Question 01:

2.0g of Nitrogen gas is at 270C in a fixed volume. If 20% of its total internal energy is due to rotation what is the average velocity of nitrogen molecules?
What will be the temperature 2.0 g of Helium gas in a fixed volume if the average velocity of its molecules is 20 m/s ?
Plot schematic of Cv v/s T curve based for nitrogen and helium gas based on Kinetic theory.

Question 02:
200g of melting ice is introduced to a huge lake at 270C. Find the total entropy change of ice-lake system.
200g of melting ice is introduced to a huge lake at 0.20C. Find the total entropy change of ice-lake system.
Can you draw any conclusion based on result? (Hint: tends to reversible, irreversible etc)

Question 01:

To find the average velocity of nitrogen molecules, we can use the formula for average velocity which is given by:

v = sqrt(8kT / πm)

where v is the average velocity, k is the Boltzmann constant (1.38 x 10^-23 J/K), T is the temperature in Kelvin, and m is the molar mass of nitrogen gas (28 g/mol).

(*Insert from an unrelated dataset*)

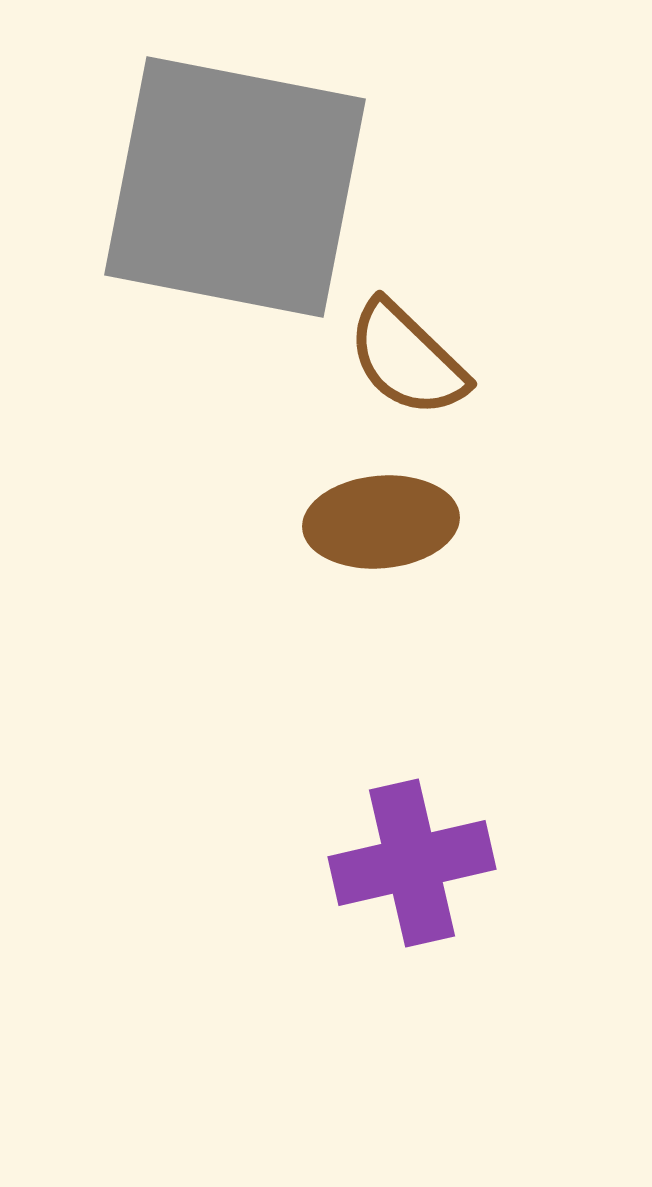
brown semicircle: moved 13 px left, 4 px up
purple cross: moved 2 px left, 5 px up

First, we need to convert the mass of nitrogen gas from grams to moles by dividing it by the molar mass:
Number of Moles = 2.0g / 28 g/mol = 0.0714 mol

Next, we need to convert the temperature from Celsius to Kelvin:
Temperature in Kelvin = 270°C + 273.15 = 543.15 K

Now we can substitute these values into the formula to find the average velocity:
v = sqrt(8 * 1.38 x 10^-23 J/K * 543.15 K / π * 28 g/mol)
v ≈ 515.04 m/s

To find the temperature for 2.0g of Helium gas with an average velocity of 20 m/s, we can rearrange the formula to solve for temperature:
T = (v^2 * πm) / (8k)

Let's plug in the values:
T = (20 m/s)^2 * π * 4 g/mol / (8 * 1.38 x 10^-23 J/K)
T ≈ 230,053 K

As for plotting the Cv v/s T curve based on the Kinetic theory, I would need more specific information about the specific heat capacities (Cv) for nitrogen and helium gases over a range of temperatures to accurately create the schematic plot.

Question 02:
To find the total entropy change of the ice-lake system, we can use the formula for entropy change given by:

ΔS = Q / T

where ΔS is the entropy change, Q is the heat transferred, and T is the temperature in Kelvin.

First, we need to determine the heat transferred during the melting process. The heat transferred is given by:

Q = ml

where m is the mass of the ice and l is the latent heat of fusion of ice (also known as the heat of fusion). The latent heat of fusion for ice is approximately 334 J/g.

For the first scenario where the ice is introduced at 27°C:
Q = 200g * 334 J/g = 66,800 J

Next, we need to convert the temperature from Celsius to Kelvin:
Temperature in Kelvin = 27°C + 273.15 = 300.15 K

Now we can substitute these values into the entropy change formula:
ΔS = 66,800 J / 300.15 K
ΔS ≈ 222.57 J/K

For the second scenario where the ice is introduced at 0.20°C:
Q = 200g * 334 J/g = 66,800 J

Temperature in Kelvin = 0.20°C + 273.15 = 273.35 K

ΔS = 66,800 J / 273.35 K
ΔS ≈ 244.57 J/K

Based on the results, we can conclude that the entropy change tends to be irreversible, meaning that there is an increase in the total entropy of the system as the ice is introduced to the lake. This is because the process involves heat transfer from a higher temperature (the lake) to a lower temperature (the ice), which is a spontaneous process that tends to increase the entropy.